Recent research published in Science warns of the danger of "AI swarms." To better understand the risk, these are systems that deploy thousands of fake profiles that don't simply repeat a slogan, but interact, adapt, and evolve to create the illusion of a majority social consensus around an idea.
It becomes clear, then, that "synthetic consensus" is far more dangerous than a single piece of fake news, or the work that bot farms could do before the development of AI.
In this way, a dual ecosystem is being consolidated, in which platforms like Telegram act as coordination centers and launchpads for false narratives, while TikTok is used to amplify their emotional reach and normalize them among the population. This "covert coordination" allows a message crafted in a small group to flood millions of screens in a matter of hours.

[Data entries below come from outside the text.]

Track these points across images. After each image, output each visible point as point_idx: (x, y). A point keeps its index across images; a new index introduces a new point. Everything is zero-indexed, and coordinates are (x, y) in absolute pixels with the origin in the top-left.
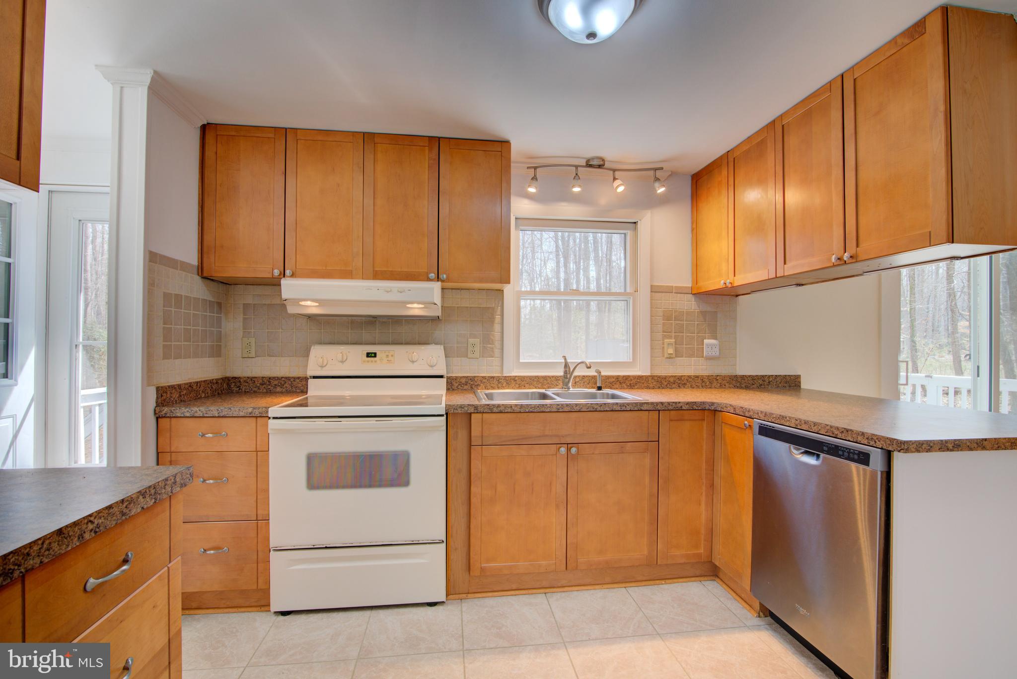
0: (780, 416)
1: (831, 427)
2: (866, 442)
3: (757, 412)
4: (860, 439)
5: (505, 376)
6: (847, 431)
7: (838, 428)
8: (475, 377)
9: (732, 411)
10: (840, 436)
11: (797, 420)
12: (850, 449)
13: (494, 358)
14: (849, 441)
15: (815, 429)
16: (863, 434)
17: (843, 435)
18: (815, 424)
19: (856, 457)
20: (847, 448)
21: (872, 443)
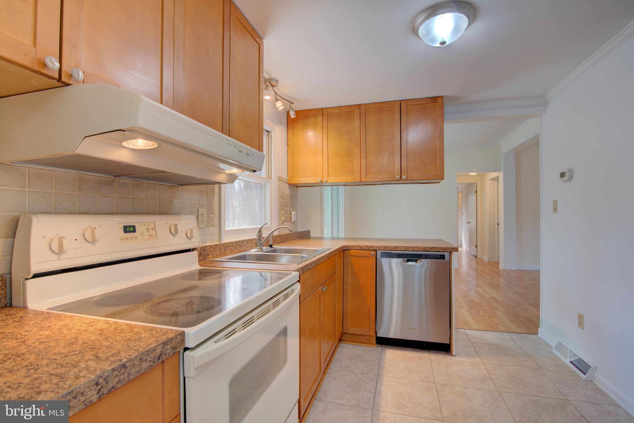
0: (395, 246)
1: (425, 247)
2: (442, 251)
3: (378, 247)
4: (439, 250)
5: (224, 244)
6: (433, 248)
7: (429, 248)
8: (206, 246)
9: (359, 249)
10: (430, 250)
11: (405, 247)
12: (436, 255)
13: (214, 228)
14: (434, 252)
15: (417, 249)
16: (441, 248)
17: (431, 250)
18: (416, 247)
19: (439, 257)
20: (434, 255)
21: (445, 251)
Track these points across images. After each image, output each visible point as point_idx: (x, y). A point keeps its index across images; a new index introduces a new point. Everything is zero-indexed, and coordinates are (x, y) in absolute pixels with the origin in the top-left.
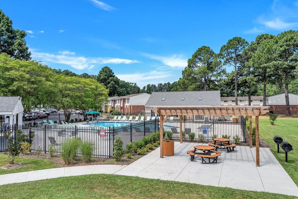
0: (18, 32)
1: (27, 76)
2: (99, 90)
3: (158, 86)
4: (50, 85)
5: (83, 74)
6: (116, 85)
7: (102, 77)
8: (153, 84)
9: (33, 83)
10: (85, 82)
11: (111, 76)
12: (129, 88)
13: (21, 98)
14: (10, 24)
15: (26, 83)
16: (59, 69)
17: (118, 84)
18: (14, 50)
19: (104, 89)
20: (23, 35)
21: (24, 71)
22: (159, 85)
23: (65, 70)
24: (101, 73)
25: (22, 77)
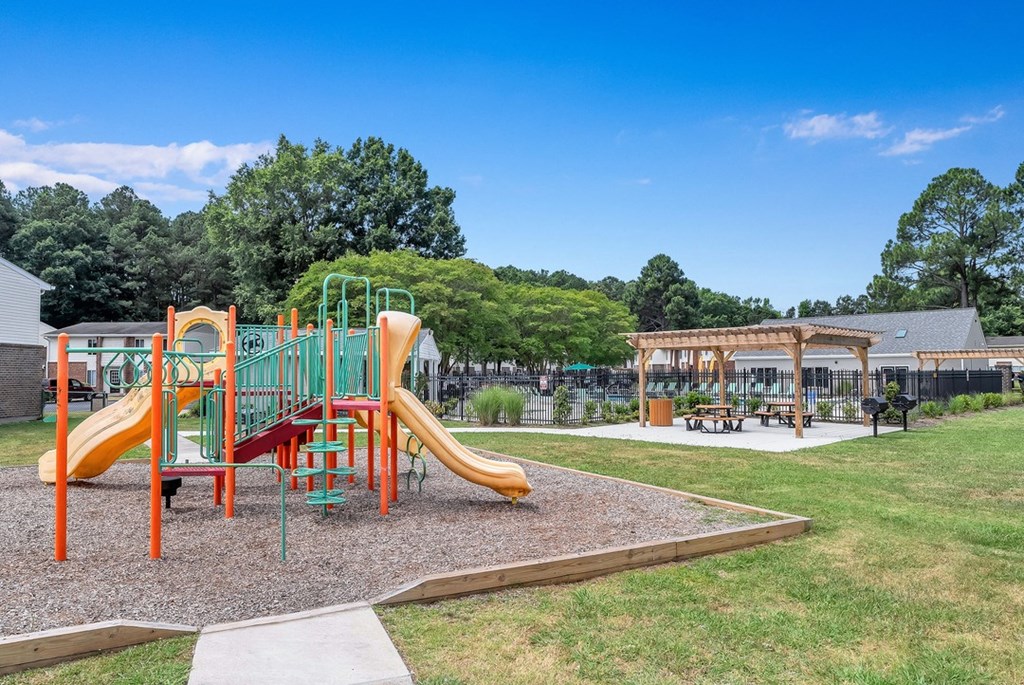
0: (438, 194)
1: (448, 291)
2: (609, 317)
3: (838, 303)
4: (491, 308)
5: (605, 280)
6: (689, 306)
7: (649, 286)
8: (821, 300)
9: (461, 304)
10: (574, 300)
11: (675, 281)
12: (739, 314)
13: (432, 332)
14: (422, 180)
15: (446, 305)
16: (543, 271)
17: (696, 304)
18: (431, 237)
19: (623, 315)
20: (448, 198)
21: (442, 282)
22: (841, 302)
23: (557, 272)
24: (646, 273)
25: (439, 294)
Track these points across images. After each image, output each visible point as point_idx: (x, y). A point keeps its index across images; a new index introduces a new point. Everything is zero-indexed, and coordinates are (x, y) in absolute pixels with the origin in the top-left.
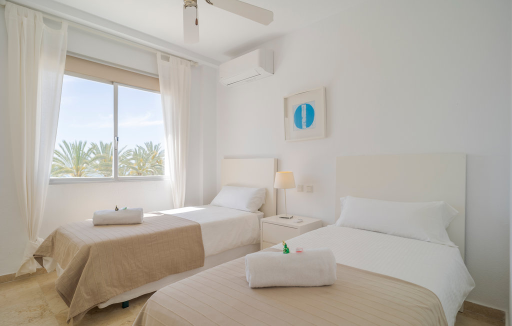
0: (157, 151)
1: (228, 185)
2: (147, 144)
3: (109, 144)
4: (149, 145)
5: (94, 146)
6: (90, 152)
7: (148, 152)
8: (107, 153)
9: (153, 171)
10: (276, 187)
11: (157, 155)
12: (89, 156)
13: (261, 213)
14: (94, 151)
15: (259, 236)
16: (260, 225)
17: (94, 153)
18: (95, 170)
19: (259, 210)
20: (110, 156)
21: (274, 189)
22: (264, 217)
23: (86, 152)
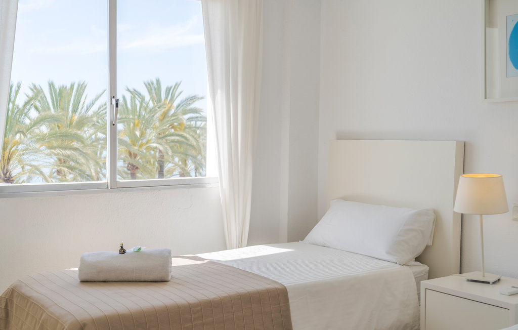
0: (172, 100)
1: (345, 199)
2: (149, 86)
3: (69, 86)
4: (154, 88)
5: (37, 92)
6: (28, 107)
7: (151, 105)
8: (63, 109)
9: (161, 148)
10: (459, 209)
11: (172, 112)
12: (26, 115)
13: (423, 268)
14: (38, 104)
15: (417, 319)
16: (419, 294)
17: (36, 108)
18: (37, 146)
19: (417, 259)
20: (70, 113)
21: (455, 213)
22: (431, 276)
23: (21, 106)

Undoubtedly, the greatest danger is not the lie itself, but the destruction of trust in the mechanisms that allow us to distinguish truth from falsehood. When any video can be fake and any trend can be the product of a swarm of bots, what and whom do we believe?

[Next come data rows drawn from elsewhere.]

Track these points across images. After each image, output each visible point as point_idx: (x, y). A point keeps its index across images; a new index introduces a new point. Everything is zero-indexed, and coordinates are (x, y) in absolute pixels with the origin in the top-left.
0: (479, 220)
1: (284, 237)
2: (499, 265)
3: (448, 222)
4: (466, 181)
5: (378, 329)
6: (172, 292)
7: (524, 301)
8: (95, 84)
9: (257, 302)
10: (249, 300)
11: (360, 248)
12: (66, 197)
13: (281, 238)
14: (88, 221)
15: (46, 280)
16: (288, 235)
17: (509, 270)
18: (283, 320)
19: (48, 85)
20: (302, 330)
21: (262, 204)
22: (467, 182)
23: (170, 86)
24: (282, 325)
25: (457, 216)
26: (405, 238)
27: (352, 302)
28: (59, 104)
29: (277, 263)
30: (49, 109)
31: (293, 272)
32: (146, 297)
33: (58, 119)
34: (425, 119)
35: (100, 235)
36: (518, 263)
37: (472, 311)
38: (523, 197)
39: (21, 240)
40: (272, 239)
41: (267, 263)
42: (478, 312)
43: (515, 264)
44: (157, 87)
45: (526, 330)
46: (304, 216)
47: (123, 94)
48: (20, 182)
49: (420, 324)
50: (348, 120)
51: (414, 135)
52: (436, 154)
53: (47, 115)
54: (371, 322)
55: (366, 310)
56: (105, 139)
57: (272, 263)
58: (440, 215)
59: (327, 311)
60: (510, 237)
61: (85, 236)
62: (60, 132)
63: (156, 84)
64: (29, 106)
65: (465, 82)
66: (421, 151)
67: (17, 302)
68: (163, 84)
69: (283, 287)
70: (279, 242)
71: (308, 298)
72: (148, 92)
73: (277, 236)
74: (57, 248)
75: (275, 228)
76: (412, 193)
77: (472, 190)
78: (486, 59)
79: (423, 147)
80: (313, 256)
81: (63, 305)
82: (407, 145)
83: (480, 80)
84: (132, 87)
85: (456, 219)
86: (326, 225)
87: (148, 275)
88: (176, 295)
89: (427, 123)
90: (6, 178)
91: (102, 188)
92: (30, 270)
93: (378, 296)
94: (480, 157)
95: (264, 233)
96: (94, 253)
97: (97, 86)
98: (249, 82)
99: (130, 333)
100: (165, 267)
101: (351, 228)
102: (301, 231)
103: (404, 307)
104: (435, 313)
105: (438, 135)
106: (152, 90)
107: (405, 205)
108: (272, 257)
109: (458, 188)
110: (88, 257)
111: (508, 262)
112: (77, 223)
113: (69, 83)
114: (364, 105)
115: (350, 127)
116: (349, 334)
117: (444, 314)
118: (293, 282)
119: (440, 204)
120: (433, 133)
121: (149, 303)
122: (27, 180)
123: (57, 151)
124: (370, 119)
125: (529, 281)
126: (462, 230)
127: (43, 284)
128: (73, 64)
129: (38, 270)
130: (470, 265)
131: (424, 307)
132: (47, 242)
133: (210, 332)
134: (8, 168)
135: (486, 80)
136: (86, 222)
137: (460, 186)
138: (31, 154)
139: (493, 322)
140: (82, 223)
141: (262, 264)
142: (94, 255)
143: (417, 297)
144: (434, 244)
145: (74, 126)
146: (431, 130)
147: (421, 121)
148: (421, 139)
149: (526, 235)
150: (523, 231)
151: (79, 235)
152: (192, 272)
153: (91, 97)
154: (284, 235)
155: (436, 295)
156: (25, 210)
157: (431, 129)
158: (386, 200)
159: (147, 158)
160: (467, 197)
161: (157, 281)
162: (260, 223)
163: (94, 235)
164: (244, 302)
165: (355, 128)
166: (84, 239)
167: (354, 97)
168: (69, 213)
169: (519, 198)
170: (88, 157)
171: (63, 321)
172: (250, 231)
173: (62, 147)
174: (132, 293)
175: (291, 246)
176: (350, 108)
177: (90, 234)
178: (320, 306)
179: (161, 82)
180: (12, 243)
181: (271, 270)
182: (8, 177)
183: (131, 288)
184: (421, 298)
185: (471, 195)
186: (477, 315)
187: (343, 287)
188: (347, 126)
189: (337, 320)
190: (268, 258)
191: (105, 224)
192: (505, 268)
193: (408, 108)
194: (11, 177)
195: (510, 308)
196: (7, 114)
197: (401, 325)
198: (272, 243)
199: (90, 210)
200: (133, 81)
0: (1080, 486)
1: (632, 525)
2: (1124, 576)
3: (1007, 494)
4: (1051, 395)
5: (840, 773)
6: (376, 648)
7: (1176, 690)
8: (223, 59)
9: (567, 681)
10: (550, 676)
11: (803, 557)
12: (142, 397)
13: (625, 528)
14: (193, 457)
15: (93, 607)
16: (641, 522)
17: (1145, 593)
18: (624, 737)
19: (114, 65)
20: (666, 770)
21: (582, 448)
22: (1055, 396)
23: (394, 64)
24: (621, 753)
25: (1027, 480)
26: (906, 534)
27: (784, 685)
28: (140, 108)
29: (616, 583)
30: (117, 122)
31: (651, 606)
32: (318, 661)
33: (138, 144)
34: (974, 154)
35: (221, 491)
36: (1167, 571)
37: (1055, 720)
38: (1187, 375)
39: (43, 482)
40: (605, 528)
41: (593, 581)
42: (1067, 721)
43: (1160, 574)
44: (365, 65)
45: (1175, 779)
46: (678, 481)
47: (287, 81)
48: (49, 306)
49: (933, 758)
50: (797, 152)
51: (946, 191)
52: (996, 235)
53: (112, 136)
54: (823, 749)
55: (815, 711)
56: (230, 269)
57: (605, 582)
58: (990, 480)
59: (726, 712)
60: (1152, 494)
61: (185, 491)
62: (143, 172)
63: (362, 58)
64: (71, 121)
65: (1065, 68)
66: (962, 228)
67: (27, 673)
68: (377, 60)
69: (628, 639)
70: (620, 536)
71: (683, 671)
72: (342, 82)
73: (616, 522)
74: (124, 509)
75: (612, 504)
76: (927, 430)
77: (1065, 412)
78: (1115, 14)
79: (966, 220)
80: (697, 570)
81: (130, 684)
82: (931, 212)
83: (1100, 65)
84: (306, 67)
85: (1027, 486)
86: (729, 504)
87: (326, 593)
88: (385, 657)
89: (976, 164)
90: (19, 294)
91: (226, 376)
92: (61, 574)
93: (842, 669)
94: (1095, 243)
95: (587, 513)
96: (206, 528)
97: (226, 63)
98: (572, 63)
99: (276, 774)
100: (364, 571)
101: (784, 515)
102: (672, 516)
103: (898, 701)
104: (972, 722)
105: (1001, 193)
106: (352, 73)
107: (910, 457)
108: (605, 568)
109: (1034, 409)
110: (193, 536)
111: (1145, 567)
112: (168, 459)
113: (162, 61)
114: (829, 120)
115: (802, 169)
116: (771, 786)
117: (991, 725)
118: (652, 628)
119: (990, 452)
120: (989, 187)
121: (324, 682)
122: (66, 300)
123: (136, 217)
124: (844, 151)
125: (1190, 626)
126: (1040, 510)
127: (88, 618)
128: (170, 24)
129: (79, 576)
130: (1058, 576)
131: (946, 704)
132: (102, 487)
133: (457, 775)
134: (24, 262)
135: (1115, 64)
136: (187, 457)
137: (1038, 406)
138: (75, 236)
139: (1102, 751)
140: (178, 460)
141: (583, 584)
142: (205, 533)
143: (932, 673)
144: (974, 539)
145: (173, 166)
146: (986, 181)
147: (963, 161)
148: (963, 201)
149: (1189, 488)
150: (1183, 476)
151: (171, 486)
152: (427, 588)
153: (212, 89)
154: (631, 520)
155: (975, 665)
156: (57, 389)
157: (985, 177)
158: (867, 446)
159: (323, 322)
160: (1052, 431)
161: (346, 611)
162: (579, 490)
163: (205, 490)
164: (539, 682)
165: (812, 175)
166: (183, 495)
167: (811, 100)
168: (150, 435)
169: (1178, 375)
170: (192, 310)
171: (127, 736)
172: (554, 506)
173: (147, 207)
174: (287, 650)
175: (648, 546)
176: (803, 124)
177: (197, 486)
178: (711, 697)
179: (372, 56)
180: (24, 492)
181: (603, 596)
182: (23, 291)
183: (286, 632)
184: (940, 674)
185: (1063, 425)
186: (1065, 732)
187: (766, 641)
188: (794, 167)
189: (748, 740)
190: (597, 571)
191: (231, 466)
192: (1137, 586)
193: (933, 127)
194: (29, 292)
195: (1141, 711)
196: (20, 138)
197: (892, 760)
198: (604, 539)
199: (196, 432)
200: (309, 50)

It may seem like science fiction, but there is already talk of "neural propaganda." What is it? George Orwell's universe would seem like child's play.
"Neural propaganda" raises the possibility of injecting messages directly into the visual cortex during sleep, using brain-computer interfaces. The results of this "technique" take manipulation to the realm of inhumanity and madness.
They want to build a world emptied of reality, in which humanity would live subjugated by an elite that controls the irrational fears of the human brain, capable of inducing anything they desire.
For us, today the cave wall is the screens of our mobile phones and televisions; the shadows are not projected by statues, but by algorithms, deepfakes, AI swarms, and neuromarketing techniques.
We are the captives in the cave when we consume content without questioning its origin, trapped in echo chambers that reinforce our ideas without showing us the external reality. This "synthetic consensus" we refer to is the modern version of the shadows: a fabricated reality that seems true because all the other prisoners (or their digital avatars) also applaud it.
The myth warns us that freeing ourselves from manipulation is a painful process, requiring effort, study, and questioning what we see. Furthermore, those who attempt it risk being ridiculed or "eliminated" by a society that may prefer the comfort of its familiar shadows to the discomfort of a complex truth.